I like to imagine giant alvarezsaurids like huge Maribu storks (or
Australia's Jabiru stork, with a confusingly similar name). Perhaps
alvarezsaurids started off large, mainly using sharp stabbing beaks (or
proto-beak structures), during which their forelimbs atrophied (similar
to what may have happened in tyrannosaurs).

So the enlargement of the claw and strengthening of the forelimb musculature came *after* the forelimbs were downsized? This hypothesis sounds similar to what transpired in the flightless bird _Titanis walleri_, which had tiny but apparently functional forelimbs tipped by a moveable claw.


Later, if conditions
favoured smaller alvarezsaurs, their forelimbs may have evolved into as
functional a set of tools as was possible, given what they had to work with.

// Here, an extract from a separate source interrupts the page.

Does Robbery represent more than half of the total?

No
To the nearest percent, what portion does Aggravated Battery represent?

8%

But what was this "function"? If the forelimbs did regain function after a period of atrophication, why did they remain so small?


People seem
to place a lot of emphasis on their forelimbs alone, as if their entire
behavioural repatoir must have accounted for them. They had other body
parts as well...

True, but the forelimbs represent the most apomorphic part of the alvarezsaurid anatomy. The stubby forelimbs tipped by a single claw are highly specialized, and contrast with the gracile, cursorial proportions of the hindlimbs.